→ **Exercise aim**
According to the abstract on amphiphilic polymer gel electrolytes, by roughly what factor was the apparent lithium transference number (τ+) of the amphiphilic gels higher than that of the gels based on the nonamphiphilic polymer?

Amphiphilic Polymer Gel Electrolytes. 4. Ion Transport and Dynamics As Studied by Multinuclear Pulsed Field Gradient Spin-Echo NMR

Abstract

The transport dynamics in gel electrolytes based on amphiphilic polymers was found to be faster than in gel electrolytes based on corresponding nonamphiphilic polymers. The amphiphilic polymer studied was a polymethacrylate grafted with fluorocarbon and (EO)9 side chains, and the nonamphiphilic one was a polymethacrylate carrying only (EO)9 side chains. Self-diffusion coefficients of gel electrolytes based on the two polymers with different contents of 1 M lithium bis(trifluoromethylsulfonyl) imide (LiTFSI) salt in γ-butyrolactone were determined by 1H, 19F, and 7Li pulsed field gradient spin-echo NMR spectroscopy. The polymer self-diffusion coefficients showed that the amphiphilic polymer molecules diffused faster than the nonamphiphilic ones and seemed more intramolecularly aggregated than intermolecularly. At electrolyte contents above 43 wt %, the ion conductivity of the amphiphilic polymer gel electrolytes was higher than for the corresponding gel based on the nonamphiphilic polymer under identical conditions, as measured by impedance spectroscopy. Moreover, the lithium ion diffusion coefficient in the amphiphilic gel electrolytes was found to be significantly higher than that for corresponding gels based on the nonamphiphilic polymer. The higher ethylene oxide content of the nonamphiphilic polymer decreased the mobility of the lithium ions due to cooperative coordination of lithium ions by ether oxygens in comparison with γ-BL. The TFSI anion diffusion was however approximately the same in the two gel systems. Consequently, the apparent lithium transference number (τ+) of the amphiphilic gels was higher by almost a factor of 3 as compared to that of the gels based on the nonamphiphilic polymer. A splitting of the TFSI signal in the 19F NMR spectra suggested that the TFSI anions in the amphiphilic polymer gels were partly present in a solvent-rich environment and partly associated with the aggregates formed by the fluorinated side chains. This kind of splitting was not observed in the spectra of the gels based on the nonamphiphilic polymer. The association of TFSI anions to the aggregated fluorinated side chains may thus also play a role in increasing the value of τ+ for the amphiphilic polymer gels.

→ **Supplied entries**
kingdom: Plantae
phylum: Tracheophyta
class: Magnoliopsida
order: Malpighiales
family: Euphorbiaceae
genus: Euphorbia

→ **Solved problem**
Almost a factor of 3.